April Chen, a student entrepreneur at Babson College and co-founder of Gentle, says she has learned to outperform the limits set by fear.
I realize the extent of how much I do not know. I make mistakes, and have to constantly own up to them. I am always asking more experienced people for advice. Any moment, good or bad news could either spur me on or derail me.
There is a to-do list of things that never gets accomplished in the perfect and timely manner I wish it could be done. These are the day-to-day realities, but there is a struggle that goes deeper.
Fear likes to appear in the shadows, every time I begin to take steps toward what I believe in. It plays off of my insecurities, magnifies comparison and creates meaningless talk in my head.
Most of all, fear taunts a projection of its version of the future, based on my past failures.
When I first started working on my startup, I had many opportunities to put myself out there again and again. Instead of auto-piloting into what felt comfortable, I had to intentionally ask myself this question: Is fear the only thing holding me back?
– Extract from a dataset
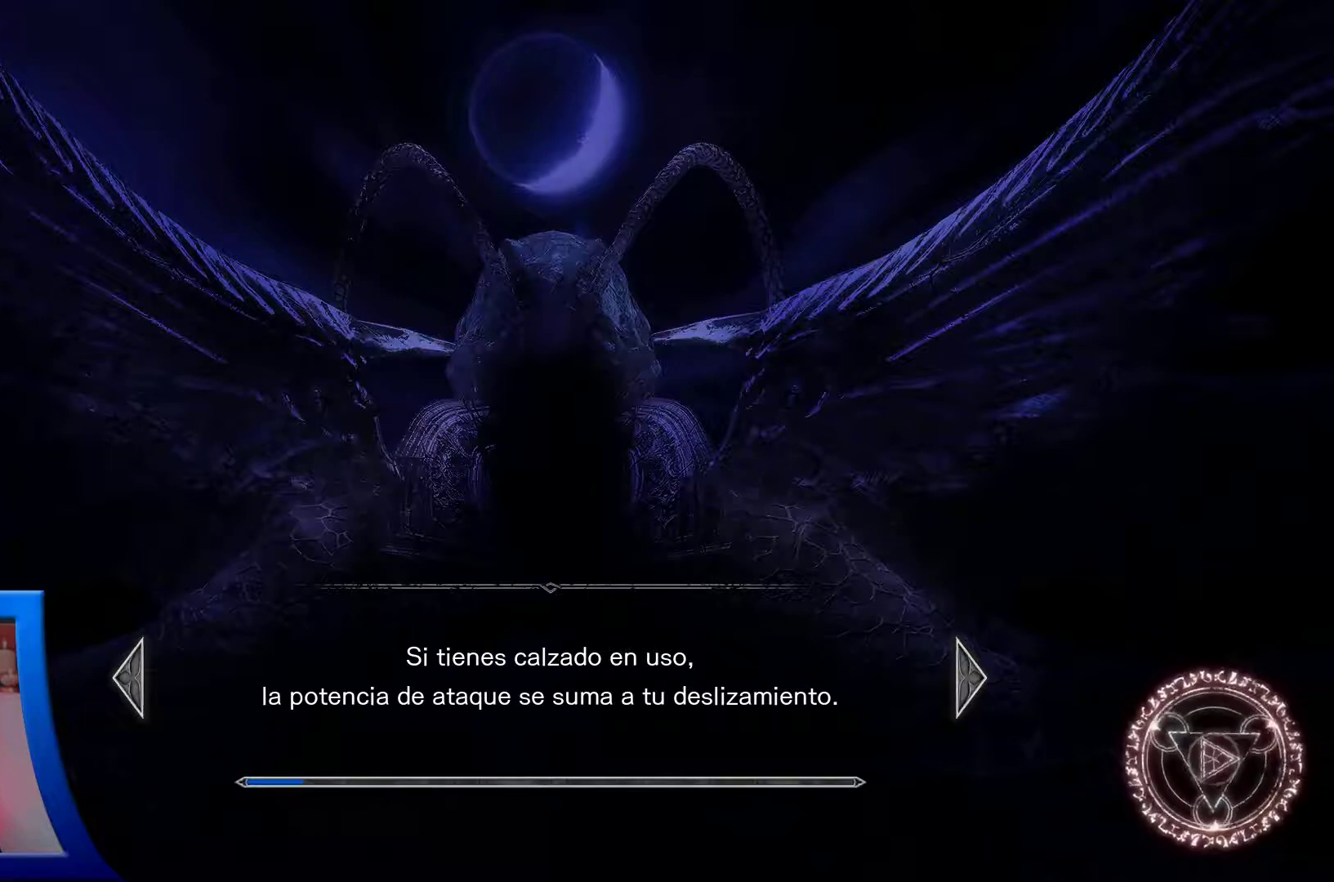
{"buttons": ["DPAD_RIGHT"], "left_stick": "center", "right_stick": "center", "events": [[150, "DPAD_RIGHT", "up"], [233, "DPAD_RIGHT", "down"], [333, "DPAD_RIGHT", "up"], [400, "DPAD_RIGHT", "down"]]}
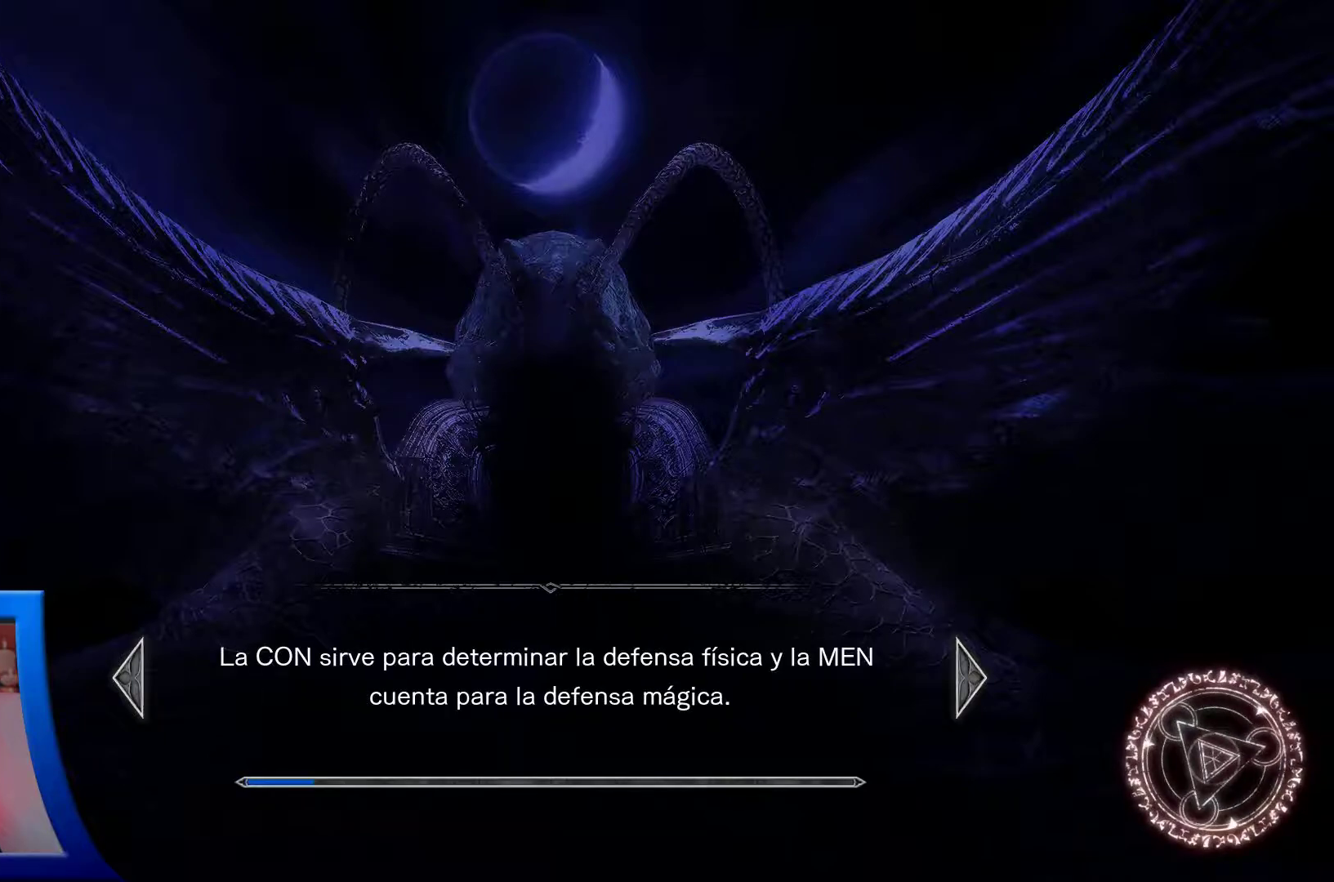
{"buttons": [], "left_stick": "center", "right_stick": "center", "events": [[233, "DPAD_RIGHT", "up"], [267, "DPAD_RIGHT", "down"], [383, "DPAD_RIGHT", "up"]]}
Slowly, I was able to admit I felt afraid and inadequate at times. Yet simultaneously, I felt the strengthening of a new layer of determination to not let fear win. And that determination is probably what I would identify as courage.
Last summer, I first learned about including “a basecamp and summit” in pitching a business. The basecamp is next-action steps and goals in the short term, and the summit is the grand vision of the startup for the long term. I was good at setting goals, but it took some time for me to formulate a vision for our startup. While a vision so incredibly important to have, it is also a concept I am continuing to wrap my mind around. After all, it’s a true north, one that is steady yet infinitely moldable.
That is why entrepreneurs live between “what is”, and “what could be.”
So in this tension, if fear paralyzes, then courage enables.
It is courage that enables me to have hope for the future; to dream for something bigger than myself, something beyond the current realities. Courage also enables me to be fully grounded in the present; to endure through the setbacks and difficulties that arise in front of me.
With courage, I can act and work with no entitlement to the outcome, but simply with a conviction in what I envision. With courage, I can look towards the people I desire to serve and touch, and believe that what I do matters to them.
Starting anything, and continuing to work on it, requires a lot of audacity, resilience, hard work and passion. List all the attributes you need as an entrepreneur, and hints of courage can be found laced in all of them. So, this is more so an encouragement written to myself, to say no to fear and yes to courage — and I am cheering you on to do the same.